SK Extends TRS Contract for 'SK Shipping Shares' by 5 Years... Listing Also Postponed
[Asia Economy Reporter Jang Hyowon] SK, the holding company of SK Group, has extended the total return swap (TRS) contract secured by SK Shipping shares with Samsung Securities for another five years. When the TRS contract was signed in 2017, the condition was set for SK Shipping to go public within five years, but as the listing effort failed, the TRS contract maturity has been extended again.
According to the investment banking (IB) industry on the 12th, SK Group extended the TRS contract with Samsung Securities for another five years, which was secured by 4,805,259 common shares of SK Shipping (approximately 18% stake) five years ago.
In 2017, SK Shipping was split through a physical division into the surviving company SK Maritime and the newly established company SK Shipping. The dedicated vessel and bunkering businesses, which can generate stable profits, were retained by SK Shipping, while non-performing assets remained with SK Maritime.

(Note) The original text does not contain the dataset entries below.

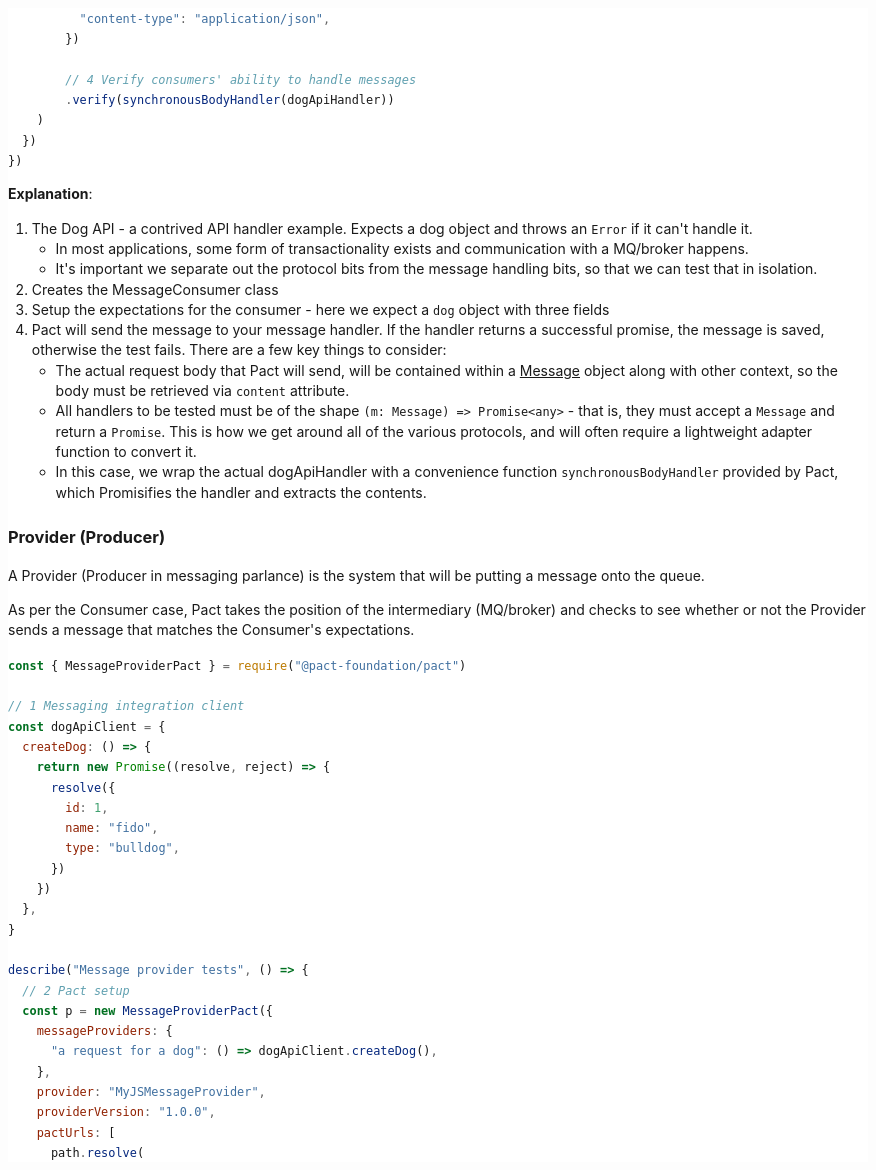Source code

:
```js
          "content-type": "application/json",
        })

        // 4 Verify consumers' ability to handle messages
        .verify(synchronousBodyHandler(dogApiHandler))
    )
  })
})
```

**Explanation**:

1.  The Dog API - a contrived API handler example. Expects a dog object and throws an `Error` if it can't handle it.
    - In most applications, some form of transactionality exists and communication with a MQ/broker happens.
    - It's important we separate out the protocol bits from the message handling bits, so that we can test that in isolation.
1.  Creates the MessageConsumer class
1.  Setup the expectations for the consumer - here we expect a `dog` object with three fields
1.  Pact will send the message to your message handler. If the handler returns a successful promise, the message is saved, otherwise the test fails. There are a few key things to consider:
    - The actual request body that Pact will send, will be contained within a [Message](https://github.com/pact-foundation/pact-js/tree/master/src/dsl/message.ts) object along with other context, so the body must be retrieved via `content` attribute.
    - All handlers to be tested must be of the shape `(m: Message) => Promise<any>` - that is, they must accept a `Message` and return a `Promise`. This is how we get around all of the various protocols, and will often require a lightweight adapter function to convert it.
    - In this case, we wrap the actual dogApiHandler with a convenience function `synchronousBodyHandler` provided by Pact, which Promisifies the handler and extracts the contents.

### Provider (Producer)

A Provider (Producer in messaging parlance) is the system that will be putting a message onto the queue.

As per the Consumer case, Pact takes the position of the intermediary (MQ/broker) and checks to see whether or not the Provider sends a message that matches the Consumer's expectations.

```js
const { MessageProviderPact } = require("@pact-foundation/pact")

// 1 Messaging integration client
const dogApiClient = {
  createDog: () => {
    return new Promise((resolve, reject) => {
      resolve({
        id: 1,
        name: "fido",
        type: "bulldog",
      })
    })
  },
}

describe("Message provider tests", () => {
  // 2 Pact setup
  const p = new MessageProviderPact({
    messageProviders: {
      "a request for a dog": () => dogApiClient.createDog(),
    },
    provider: "MyJSMessageProvider",
    providerVersion: "1.0.0",
    pactUrls: [
      path.resolve(
```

Along with the physical division, SK signed the TRS contract with Samsung Securities. SK Maritime transferred about an 18% stake in SK Shipping to Samsung Securities for 163 billion KRW and agreed to pay fees. A TRS contract involves paying a certain fee and interest to the securities firm, while the original owner bears or receives the profits and losses from the shares.
At that time, SK reportedly set the condition to list SK Shipping by 2022 when signing the TRS contract with Samsung Securities. If the listing failed, SK agreed to pay Samsung Securities the principal investment and the TRS premium.
SK also holds a call option (early purchase option before maturity) to repurchase the SK Shipping shares used as collateral for the TRS. If the listing fails within the deadline, it is interpreted that SK opened a channel for investors to recover their investment by exercising the call option.
However, even after five years, there has been no movement toward SK Shipping’s listing. Meanwhile, the owner of SK Shipping changed to Hahn & Company at the end of 2018, but the timing for listing has not been found due to slow recovery in performance.
As of the end of last year, SK Shipping’s consolidated sales amounted to 1.8973 trillion KRW, a 39% increase compared to the previous year. Compared to the shipping industry boom caused by rising logistics costs due to COVID-19, the sales growth rate is relatively low. During the same period, HMM’s sales increased by 119.5%, and Pan Ocean (93.5%) and Janggeum Shipping (79.3%) also showed significant growth.
The debt ratio has also been rising again since 2018. SK Shipping’s debt ratio dropped from 1015.8% at the end of 2017 to 452.8% in 2018, attributed to Hahn & Company’s focus on reducing borrowings. However, the debt ratio has risen again since then, reaching 689.9% as of last year.